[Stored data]
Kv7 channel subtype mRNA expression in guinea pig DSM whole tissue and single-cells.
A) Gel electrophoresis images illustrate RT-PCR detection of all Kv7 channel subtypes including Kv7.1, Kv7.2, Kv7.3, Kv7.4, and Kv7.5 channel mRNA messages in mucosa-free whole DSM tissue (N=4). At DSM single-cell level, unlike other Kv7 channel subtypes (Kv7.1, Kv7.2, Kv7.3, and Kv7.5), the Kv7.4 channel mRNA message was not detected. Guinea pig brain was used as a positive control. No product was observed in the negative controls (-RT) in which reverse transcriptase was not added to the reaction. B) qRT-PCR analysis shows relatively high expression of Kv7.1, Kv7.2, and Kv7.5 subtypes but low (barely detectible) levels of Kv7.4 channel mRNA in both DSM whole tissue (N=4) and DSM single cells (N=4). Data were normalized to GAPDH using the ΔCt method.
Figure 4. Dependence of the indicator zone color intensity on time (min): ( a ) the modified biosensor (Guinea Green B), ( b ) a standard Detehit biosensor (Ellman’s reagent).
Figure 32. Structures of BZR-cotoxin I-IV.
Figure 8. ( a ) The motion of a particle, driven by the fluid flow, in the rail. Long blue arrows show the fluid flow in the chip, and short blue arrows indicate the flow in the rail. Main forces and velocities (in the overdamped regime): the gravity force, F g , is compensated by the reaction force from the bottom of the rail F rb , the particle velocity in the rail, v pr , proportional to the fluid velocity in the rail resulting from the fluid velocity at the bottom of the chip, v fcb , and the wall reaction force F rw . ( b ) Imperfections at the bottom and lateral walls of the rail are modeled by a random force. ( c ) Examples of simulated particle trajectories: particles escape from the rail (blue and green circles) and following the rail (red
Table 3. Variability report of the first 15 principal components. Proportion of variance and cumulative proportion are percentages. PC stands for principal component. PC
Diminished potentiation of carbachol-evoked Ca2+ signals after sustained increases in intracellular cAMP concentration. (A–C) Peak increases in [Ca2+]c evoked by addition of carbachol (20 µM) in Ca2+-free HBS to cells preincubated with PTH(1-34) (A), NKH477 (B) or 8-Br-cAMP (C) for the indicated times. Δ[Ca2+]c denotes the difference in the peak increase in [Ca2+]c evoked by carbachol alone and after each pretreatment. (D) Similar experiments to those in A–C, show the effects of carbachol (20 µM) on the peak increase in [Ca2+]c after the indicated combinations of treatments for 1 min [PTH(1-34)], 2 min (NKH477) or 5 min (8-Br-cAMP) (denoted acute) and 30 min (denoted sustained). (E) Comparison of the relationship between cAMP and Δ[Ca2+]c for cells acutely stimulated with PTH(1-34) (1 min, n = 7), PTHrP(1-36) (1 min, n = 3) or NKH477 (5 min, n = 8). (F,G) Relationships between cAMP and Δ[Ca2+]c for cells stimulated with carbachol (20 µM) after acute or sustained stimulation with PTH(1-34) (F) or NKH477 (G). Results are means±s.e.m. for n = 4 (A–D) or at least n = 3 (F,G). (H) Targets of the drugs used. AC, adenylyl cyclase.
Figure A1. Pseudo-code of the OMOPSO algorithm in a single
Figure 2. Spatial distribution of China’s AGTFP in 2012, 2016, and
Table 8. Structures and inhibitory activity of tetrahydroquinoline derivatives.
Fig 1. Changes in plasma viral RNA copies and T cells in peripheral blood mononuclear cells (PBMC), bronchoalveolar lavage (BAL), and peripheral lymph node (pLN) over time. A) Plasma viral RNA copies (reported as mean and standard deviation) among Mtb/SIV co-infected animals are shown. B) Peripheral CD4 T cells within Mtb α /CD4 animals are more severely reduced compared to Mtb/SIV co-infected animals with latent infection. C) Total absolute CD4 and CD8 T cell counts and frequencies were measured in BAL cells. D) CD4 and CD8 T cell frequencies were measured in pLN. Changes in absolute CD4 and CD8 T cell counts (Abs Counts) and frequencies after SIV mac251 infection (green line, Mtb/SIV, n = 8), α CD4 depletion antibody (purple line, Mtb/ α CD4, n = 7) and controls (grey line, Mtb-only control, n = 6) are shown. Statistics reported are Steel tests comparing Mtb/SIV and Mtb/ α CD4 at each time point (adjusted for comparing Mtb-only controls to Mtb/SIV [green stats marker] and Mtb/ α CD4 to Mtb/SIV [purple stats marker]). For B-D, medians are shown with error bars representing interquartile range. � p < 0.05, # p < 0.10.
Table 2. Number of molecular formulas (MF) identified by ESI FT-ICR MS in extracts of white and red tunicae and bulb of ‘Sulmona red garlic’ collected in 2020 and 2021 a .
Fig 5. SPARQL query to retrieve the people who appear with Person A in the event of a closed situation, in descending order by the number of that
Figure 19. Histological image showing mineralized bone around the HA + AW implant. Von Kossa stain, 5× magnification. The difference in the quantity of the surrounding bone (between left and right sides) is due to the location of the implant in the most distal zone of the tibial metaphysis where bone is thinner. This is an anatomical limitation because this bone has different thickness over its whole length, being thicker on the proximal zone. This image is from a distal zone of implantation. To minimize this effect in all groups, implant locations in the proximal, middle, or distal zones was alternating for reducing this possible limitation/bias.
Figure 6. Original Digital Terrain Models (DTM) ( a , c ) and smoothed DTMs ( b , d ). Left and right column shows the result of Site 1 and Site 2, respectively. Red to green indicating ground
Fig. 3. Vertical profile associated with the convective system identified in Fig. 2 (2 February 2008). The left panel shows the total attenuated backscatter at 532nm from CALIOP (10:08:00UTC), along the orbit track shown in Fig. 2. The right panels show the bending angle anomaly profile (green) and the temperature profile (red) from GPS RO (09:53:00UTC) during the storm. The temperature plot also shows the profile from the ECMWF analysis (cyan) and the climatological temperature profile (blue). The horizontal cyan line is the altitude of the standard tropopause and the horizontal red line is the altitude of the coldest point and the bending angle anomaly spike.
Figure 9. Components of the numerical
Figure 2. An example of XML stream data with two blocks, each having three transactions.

What you should do: Look above for the line holding "Figure A1. Pseudo-code", then set down exactly that line and every line after it up to and including the line holding "Fig 5. SPARQL", with nothing else.

Solution to this task:
Figure A1. Pseudo-code of the OMOPSO algorithm in a single
Figure 2. Spatial distribution of China’s AGTFP in 2012, 2016, and
Table 8. Structures and inhibitory activity of tetrahydroquinoline derivatives.
Fig 1. Changes in plasma viral RNA copies and T cells in peripheral blood mononuclear cells (PBMC), bronchoalveolar lavage (BAL), and peripheral lymph node (pLN) over time. A) Plasma viral RNA copies (reported as mean and standard deviation) among Mtb/SIV co-infected animals are shown. B) Peripheral CD4 T cells within Mtb α /CD4 animals are more severely reduced compared to Mtb/SIV co-infected animals with latent infection. C) Total absolute CD4 and CD8 T cell counts and frequencies were measured in BAL cells. D) CD4 and CD8 T cell frequencies were measured in pLN. Changes in absolute CD4 and CD8 T cell counts (Abs Counts) and frequencies after SIV mac251 infection (green line, Mtb/SIV, n = 8), α CD4 depletion antibody (purple line, Mtb/ α CD4, n = 7) and controls (grey line, Mtb-only control, n = 6) are shown. Statistics reported are Steel tests comparing Mtb/SIV and Mtb/ α CD4 at each time point (adjusted for comparing Mtb-only controls to Mtb/SIV [green stats marker] and Mtb/ α CD4 to Mtb/SIV [purple stats marker]). For B-D, medians are shown with error bars representing interquartile range. � p < 0.05, # p < 0.10.
Table 2. Number of molecular formulas (MF) identified by ESI FT-ICR MS in extracts of white and red tunicae and bulb of ‘Sulmona red garlic’ collected in 2020 and 2021 a .
Fig 5. SPARQL query to retrieve the people who appear with Person A in the event of a closed situation, in descending order by the number of that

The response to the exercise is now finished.